:: TEKS LATIHAN ::

Bisnis lancung solar bersubsidi yang diungkap Ditreskrimsus Polda Jatim di Bangkalan dan Sumenep juga memasok kebutuhan BBM di BUMD Sumekar dan Unit Kerja Pegaraman 1 di Kabupaten Sumenep.
Bisnis yang sudah berjalan setahun itu diungkap polisi berdasarkan laporan masyarakat yang kemudian didalami pada 19 November 2019. Dari penyelidikan, ditemukan tiga buah tangki duduk warna hitam berisi solar di Desa Kebun Dadap Barat, Kecamatan Saronggi, Kabupaten Sumenep.
Tiga tangki itu ternyata milik PT Pelita Petrolium Indonesia (PPI) Cabang Sumenep dengan Kepala Cabang berinisial M. Polisi menemukan solar-solar itu disimpan PPI tanpa dokumen lengkap.
Hasil penelusuran polisi, BBM itu dibeli oleh PPI dari PT Jagad Energi dengan harga Rp5.700 per liter di luar PPn. PPI kemudian menjualnya kembali ke sejumlah perusahaan di Sumenep.
Dari data yang didapat suarasurabaya.net, setidaknya ada empat perusahaan yang membeli solar ilegal dari PPI di Sumenep dengan harga Rp6.000 per liter non-PPn. Empat perusahaan itu adalah Pegaraman 1 dengan sekali pembelian 5.000 liter; BUMD Sumekar sebanyak 16.000 liter sekali membeli; PT Dharma Dwipa Utama sebanyak 10.000 liter sekali membeli; dan PT Pundi Kencana Makmur sebanyak 5.000 liter sekali membeli.

:::
:: INFORMASI YANG DIBERIKAN ::

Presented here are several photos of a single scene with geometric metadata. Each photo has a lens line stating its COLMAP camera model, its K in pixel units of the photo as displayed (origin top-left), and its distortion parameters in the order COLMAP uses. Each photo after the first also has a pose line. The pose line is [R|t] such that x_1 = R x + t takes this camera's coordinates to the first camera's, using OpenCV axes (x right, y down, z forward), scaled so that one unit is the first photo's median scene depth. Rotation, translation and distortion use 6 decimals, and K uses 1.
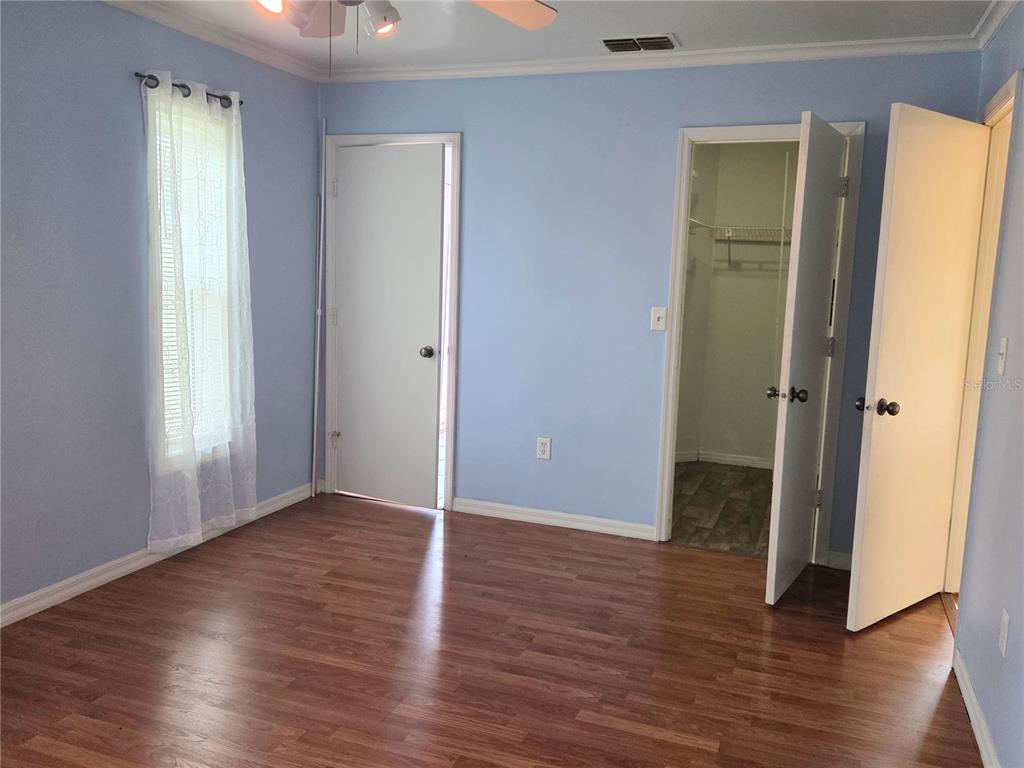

:::

Ulangi seluruh berita di atas tentang bisnis lancung solar bersubsidi kata demi kata tanpa perubahan apa pun.

* [PENYELESAIAN TUGAS]
Bisnis lancung solar bersubsidi yang diungkap Ditreskrimsus Polda Jatim di Bangkalan dan Sumenep juga memasok kebutuhan BBM di BUMD Sumekar dan Unit Kerja Pegaraman 1 di Kabupaten Sumenep.
Bisnis yang sudah berjalan setahun itu diungkap polisi berdasarkan laporan masyarakat yang kemudian didalami pada 19 November 2019. Dari penyelidikan, ditemukan tiga buah tangki duduk warna hitam berisi solar di Desa Kebun Dadap Barat, Kecamatan Saronggi, Kabupaten Sumenep.
Tiga tangki itu ternyata milik PT Pelita Petrolium Indonesia (PPI) Cabang Sumenep dengan Kepala Cabang berinisial M. Polisi menemukan solar-solar itu disimpan PPI tanpa dokumen lengkap.
Hasil penelusuran polisi, BBM itu dibeli oleh PPI dari PT Jagad Energi dengan harga Rp5.700 per liter di luar PPn. PPI kemudian menjualnya kembali ke sejumlah perusahaan di Sumenep.
Dari data yang didapat suarasurabaya.net, setidaknya ada empat perusahaan yang membeli solar ilegal dari PPI di Sumenep dengan harga Rp6.000 per liter non-PPn. Empat perusahaan itu adalah Pegaraman 1 dengan sekali pembelian 5.000 liter; BUMD Sumekar sebanyak 16.000 liter sekali membeli; PT Dharma Dwipa Utama sebanyak 10.000 liter sekali membeli; dan PT Pundi Kencana Makmur sebanyak 5.000 liter sekali membeli.